The major difference this time seems to be the dulled-down approach to these South Asian-inspired pieces. In the past, Martin and Koda argue, when European designers leant heavily from the subcontinent, they did so “for the purposes of rendering Western dress richer and more exotic”. These ‘exotic’ elements included the elaborately embroidered and boldly printed fabrics which, both in colour and complexity, often went far beyond the limits of what would otherwise be acceptable in European fashion.

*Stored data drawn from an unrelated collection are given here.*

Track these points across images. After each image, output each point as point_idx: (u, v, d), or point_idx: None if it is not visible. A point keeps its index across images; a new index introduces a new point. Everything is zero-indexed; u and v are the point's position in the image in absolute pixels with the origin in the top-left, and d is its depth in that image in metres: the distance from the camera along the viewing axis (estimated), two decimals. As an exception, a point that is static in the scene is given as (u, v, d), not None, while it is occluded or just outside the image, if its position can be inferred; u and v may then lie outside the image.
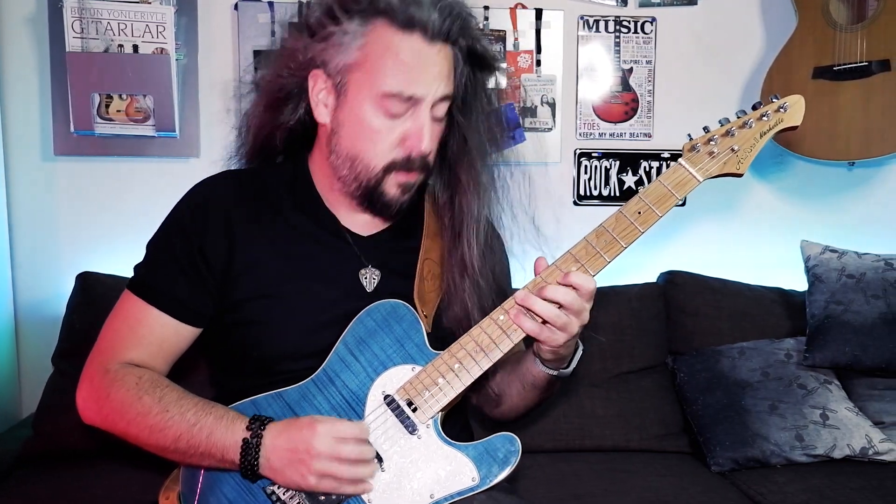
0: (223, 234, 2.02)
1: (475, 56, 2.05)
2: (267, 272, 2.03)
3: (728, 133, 2.01)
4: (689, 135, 2.05)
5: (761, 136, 2.02)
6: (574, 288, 1.91)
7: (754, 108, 2.06)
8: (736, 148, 2.00)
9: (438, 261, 2.15)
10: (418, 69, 1.91)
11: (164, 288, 2.02)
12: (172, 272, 2.02)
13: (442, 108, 1.99)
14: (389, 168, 1.98)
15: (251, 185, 2.13)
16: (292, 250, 2.06)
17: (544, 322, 1.92)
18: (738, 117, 2.05)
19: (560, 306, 1.90)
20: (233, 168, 2.26)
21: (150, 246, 2.09)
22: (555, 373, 2.09)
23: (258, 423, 1.86)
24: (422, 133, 1.94)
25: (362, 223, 2.13)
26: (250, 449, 1.84)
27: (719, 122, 2.04)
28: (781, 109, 2.04)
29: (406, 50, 1.91)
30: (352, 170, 2.01)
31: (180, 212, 2.09)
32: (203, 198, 2.09)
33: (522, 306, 1.92)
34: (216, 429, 1.86)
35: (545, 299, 1.90)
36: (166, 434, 1.88)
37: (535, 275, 1.96)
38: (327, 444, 1.81)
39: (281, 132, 2.15)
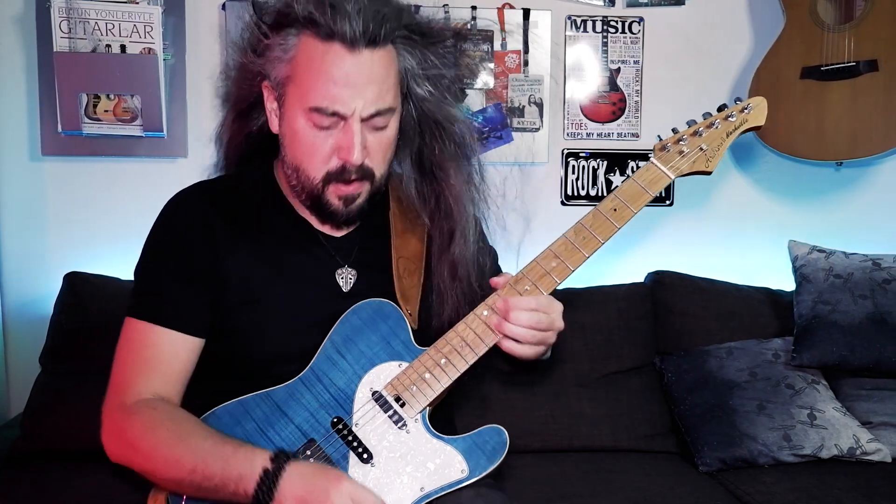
0: (205, 245, 2.03)
1: (418, 37, 2.04)
2: (248, 279, 2.04)
3: (696, 133, 2.13)
4: (659, 136, 2.13)
5: (728, 136, 2.14)
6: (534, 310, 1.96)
7: (720, 109, 2.17)
8: (704, 147, 2.11)
9: (412, 258, 2.18)
10: (340, 82, 1.91)
11: (163, 304, 2.01)
12: (167, 287, 2.02)
13: (382, 120, 1.98)
14: (327, 180, 1.99)
15: (225, 193, 2.14)
16: (270, 255, 2.07)
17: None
18: (706, 118, 2.13)
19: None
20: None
21: (139, 270, 2.10)
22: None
23: (282, 457, 1.83)
24: (352, 145, 1.93)
25: (332, 225, 2.14)
26: (269, 479, 1.79)
27: (687, 123, 2.12)
28: (745, 110, 2.17)
29: (328, 62, 1.91)
30: (298, 179, 2.04)
31: (160, 229, 2.10)
32: (179, 212, 2.10)
33: (500, 331, 1.97)
34: (233, 458, 1.83)
35: (516, 325, 1.95)
36: (182, 465, 1.85)
37: (495, 289, 2.02)
38: (344, 501, 1.77)
39: (250, 140, 2.19)
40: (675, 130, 2.13)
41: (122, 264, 2.09)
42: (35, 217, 3.43)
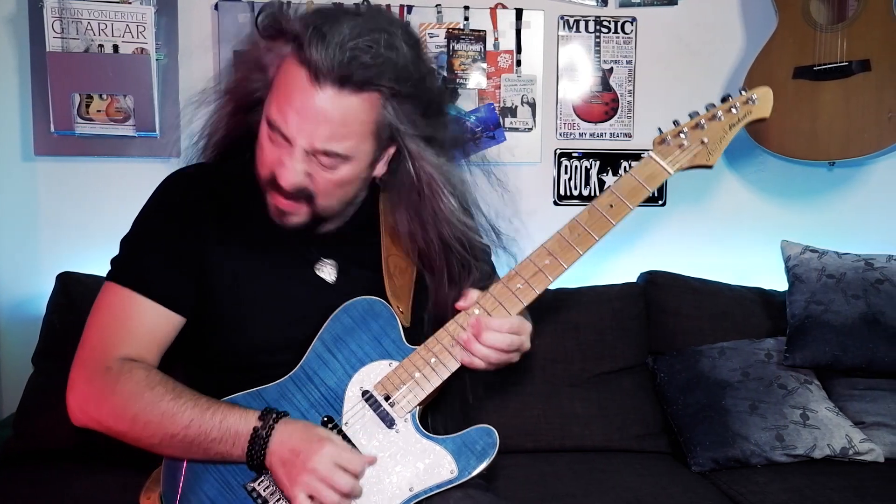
0: (194, 235, 2.02)
1: (414, 99, 1.95)
2: (232, 271, 2.04)
3: (698, 126, 2.06)
4: (660, 128, 2.08)
5: (731, 128, 2.07)
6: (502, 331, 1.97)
7: (723, 100, 2.10)
8: (706, 140, 2.04)
9: (403, 255, 2.16)
10: (293, 110, 1.85)
11: (149, 276, 1.99)
12: (155, 260, 2.00)
13: (329, 161, 1.90)
14: (266, 185, 1.97)
15: (219, 183, 2.11)
16: (254, 247, 2.06)
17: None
18: (708, 110, 2.08)
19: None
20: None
21: (128, 240, 2.08)
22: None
23: (271, 416, 1.87)
24: (284, 168, 1.90)
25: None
26: (259, 440, 1.84)
27: (689, 115, 2.07)
28: (750, 101, 2.08)
29: (291, 85, 1.86)
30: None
31: (154, 207, 2.09)
32: (174, 194, 2.09)
33: (468, 349, 1.97)
34: (230, 414, 1.86)
35: (486, 346, 1.95)
36: (177, 419, 1.85)
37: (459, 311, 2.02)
38: (326, 466, 1.81)
39: (241, 133, 2.14)
40: (676, 123, 2.09)
41: (110, 259, 2.08)
42: (27, 217, 3.43)
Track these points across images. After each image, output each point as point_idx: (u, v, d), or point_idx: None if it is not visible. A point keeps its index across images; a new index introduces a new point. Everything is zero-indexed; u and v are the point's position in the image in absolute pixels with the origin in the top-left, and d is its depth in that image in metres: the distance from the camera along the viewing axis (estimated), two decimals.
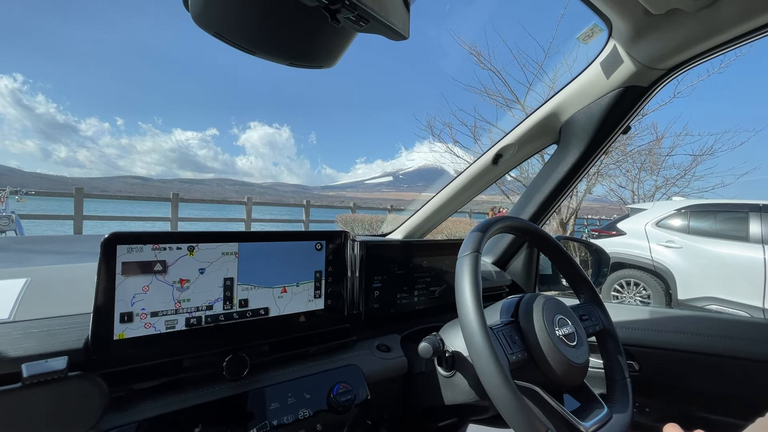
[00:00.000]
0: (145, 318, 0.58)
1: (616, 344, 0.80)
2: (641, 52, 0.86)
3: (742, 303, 4.03)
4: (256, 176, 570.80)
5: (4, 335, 0.51)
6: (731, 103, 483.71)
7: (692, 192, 10.24)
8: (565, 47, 7.30)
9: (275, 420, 0.64)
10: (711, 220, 4.51)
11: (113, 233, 0.55)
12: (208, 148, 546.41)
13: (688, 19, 0.75)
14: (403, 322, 0.98)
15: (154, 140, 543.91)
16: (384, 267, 0.93)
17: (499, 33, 8.20)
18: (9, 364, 0.49)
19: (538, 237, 0.84)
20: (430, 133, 9.65)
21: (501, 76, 7.77)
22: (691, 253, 4.37)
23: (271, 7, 0.50)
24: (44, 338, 0.53)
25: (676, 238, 4.54)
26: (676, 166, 10.49)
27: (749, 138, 9.61)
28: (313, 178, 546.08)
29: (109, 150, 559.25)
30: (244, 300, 0.68)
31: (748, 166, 10.42)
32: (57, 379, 0.43)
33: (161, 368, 0.60)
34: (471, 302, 0.60)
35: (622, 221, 5.15)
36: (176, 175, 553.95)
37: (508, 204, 10.69)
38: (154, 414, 0.56)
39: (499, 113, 8.40)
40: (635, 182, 11.02)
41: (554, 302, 0.74)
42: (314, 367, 0.75)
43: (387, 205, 15.30)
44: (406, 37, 0.53)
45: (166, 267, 0.60)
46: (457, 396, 0.75)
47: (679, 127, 11.50)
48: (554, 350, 0.66)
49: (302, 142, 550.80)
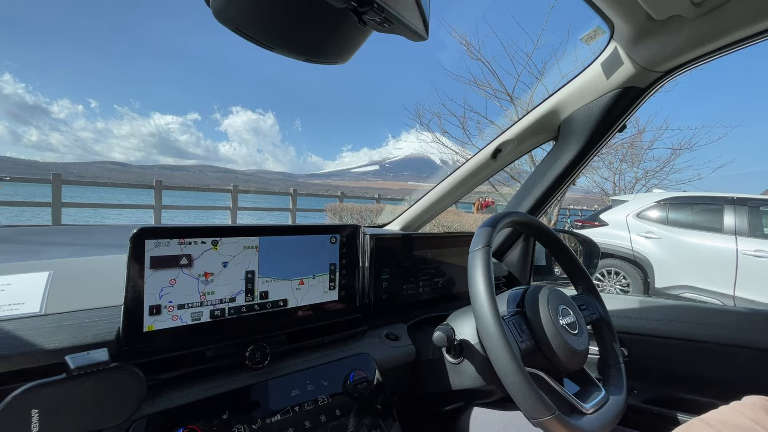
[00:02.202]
0: (172, 310, 0.60)
1: (611, 332, 0.85)
2: (641, 55, 0.89)
3: (714, 291, 4.25)
4: (240, 163, 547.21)
5: (38, 328, 0.52)
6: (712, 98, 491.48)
7: (670, 184, 10.61)
8: (556, 40, 7.36)
9: (297, 406, 0.67)
10: (688, 212, 4.71)
11: (141, 228, 0.56)
12: (190, 134, 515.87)
13: (687, 26, 0.79)
14: (408, 311, 1.01)
15: (131, 124, 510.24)
16: (392, 259, 0.96)
17: (489, 23, 8.20)
18: (45, 356, 0.51)
19: (541, 232, 0.88)
20: (418, 122, 9.66)
21: (490, 66, 7.80)
22: (669, 244, 4.56)
23: (294, 5, 0.51)
24: (77, 331, 0.54)
25: (656, 229, 4.72)
26: (655, 158, 10.83)
27: (726, 133, 9.96)
28: (299, 165, 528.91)
29: (84, 134, 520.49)
30: (265, 292, 0.70)
31: (724, 159, 10.85)
32: (100, 369, 0.45)
33: (187, 359, 0.62)
34: (485, 294, 0.64)
35: (605, 212, 5.32)
36: (156, 161, 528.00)
37: (494, 194, 10.85)
38: (183, 402, 0.58)
39: (488, 104, 8.46)
40: (617, 174, 11.32)
41: (557, 293, 0.78)
42: (329, 355, 0.78)
43: (374, 195, 15.31)
44: (425, 38, 0.55)
45: (192, 261, 0.61)
46: (464, 381, 0.79)
47: (659, 121, 11.82)
48: (558, 338, 0.71)
49: (287, 128, 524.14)
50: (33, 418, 0.42)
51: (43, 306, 0.56)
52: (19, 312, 0.54)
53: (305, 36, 0.56)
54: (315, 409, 0.68)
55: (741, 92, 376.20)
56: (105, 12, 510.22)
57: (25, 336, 0.51)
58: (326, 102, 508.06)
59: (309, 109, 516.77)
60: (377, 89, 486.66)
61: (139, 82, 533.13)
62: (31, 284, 0.59)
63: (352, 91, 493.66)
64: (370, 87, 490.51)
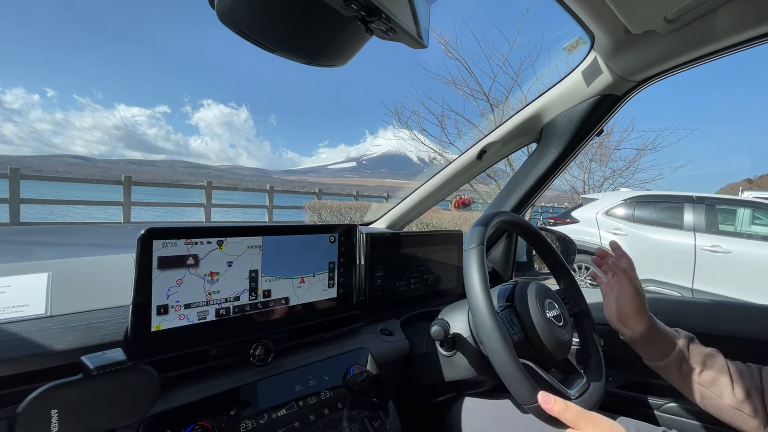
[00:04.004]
0: (179, 310, 0.61)
1: (591, 324, 0.92)
2: (618, 65, 0.96)
3: (675, 284, 4.53)
4: (212, 158, 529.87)
5: (46, 329, 0.52)
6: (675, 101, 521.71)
7: (636, 183, 11.16)
8: (531, 43, 7.57)
9: (300, 400, 0.69)
10: (652, 210, 4.98)
11: (149, 229, 0.57)
12: (159, 127, 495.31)
13: (661, 40, 0.85)
14: (400, 307, 1.05)
15: (94, 116, 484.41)
16: (385, 257, 0.99)
17: (467, 23, 8.33)
18: (56, 358, 0.50)
19: (527, 230, 0.93)
20: (396, 120, 9.71)
21: (467, 66, 7.94)
22: (635, 240, 4.81)
23: (300, 11, 0.53)
24: (84, 331, 0.54)
25: (623, 225, 4.97)
26: (622, 158, 11.36)
27: (686, 135, 10.58)
28: (274, 161, 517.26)
29: (42, 125, 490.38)
30: (268, 290, 0.71)
31: (683, 160, 11.51)
32: (118, 369, 0.46)
33: (194, 357, 0.63)
34: (480, 290, 0.67)
35: (576, 210, 5.55)
36: (122, 155, 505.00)
37: (470, 192, 11.06)
38: (191, 399, 0.59)
39: (466, 104, 8.62)
40: (587, 173, 11.79)
41: (544, 288, 0.84)
42: (328, 351, 0.80)
43: (352, 192, 15.28)
44: (425, 46, 0.58)
45: (198, 261, 0.62)
46: (457, 373, 0.84)
47: (626, 123, 12.42)
48: (546, 330, 0.76)
49: (262, 123, 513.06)
50: (53, 418, 0.42)
51: (48, 307, 0.56)
52: (25, 314, 0.53)
53: (309, 40, 0.58)
54: (318, 402, 0.70)
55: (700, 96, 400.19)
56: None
57: (34, 338, 0.50)
58: (303, 97, 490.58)
59: (285, 103, 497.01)
60: (356, 85, 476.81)
61: (100, 72, 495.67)
62: (31, 286, 0.58)
63: (329, 86, 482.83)
64: (349, 82, 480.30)
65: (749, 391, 0.69)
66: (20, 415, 0.41)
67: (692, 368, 0.75)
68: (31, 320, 0.53)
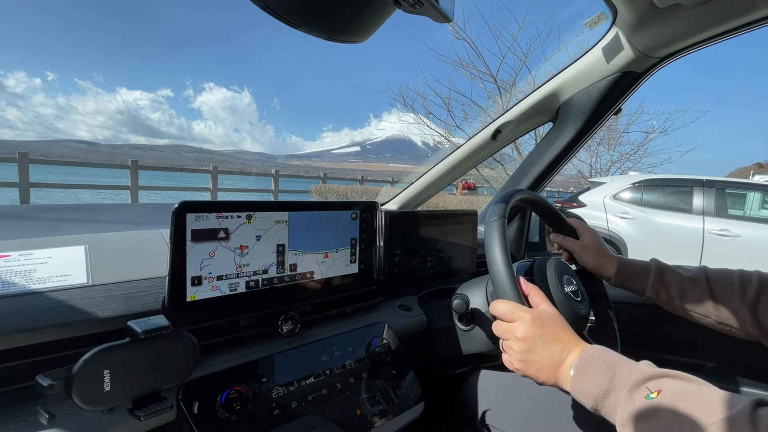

It seems, though, that the “exotic” is no longer a selling point. Instead, it’s popular to borrow the general shape of the garment while significantly muting the look, until it is something that can fit the descriptor of being ‘very European, very classy’. The vividly printed dupatta becomes a plain, ‘Scandinavian’ scarf, and an adorned lengha is converted into a bland chiffon skirt. Artist and archivist Sanam Sindhi has noted this strange turn, writing of Tom Ford’s Spring 1999 mirror work tops that were obviously inspired by Indian cholis from Kachchh: “While the credit was nonexistent, at least the designs were something to take notice of. Now it seems fashion houses can’t stop making a spectacle of their odes to the subcontinent and yet I’m not seeing garments that justify the references.” The clothes that have recently caused controversy for their uncredited lending from South Asian textiles and fashion are recognisable in silhouette, yes, but the fabrics are curiously unpatterned and monotone.
This is no doubt due to a general cultural shift towards conservatism in fashion, as seen in the rise in the last few years of the ‘Quiet Luxury’ mode of dressing – a style that does little to hide its contempt for working class, black and brown styles that favour a bolder look, and calls back to a European heritage that is fixated on not just quality and understatement, but whiteness and wealth. Plus, the rise in racism directed towards South Asians online, and a general and growing hostility towards perceived foreignness in Europe mean that the so-called ‘exotic’ origins of a garment have to be obscured in order to market them in a way that aligns with current consumers' sensibilities.
These consumers may not want to be dressed like an Indian, but they are more than satisfied in their banal, floating fabrics that, bled dry of their origins, are turned into something sufficiently chic and suitably European.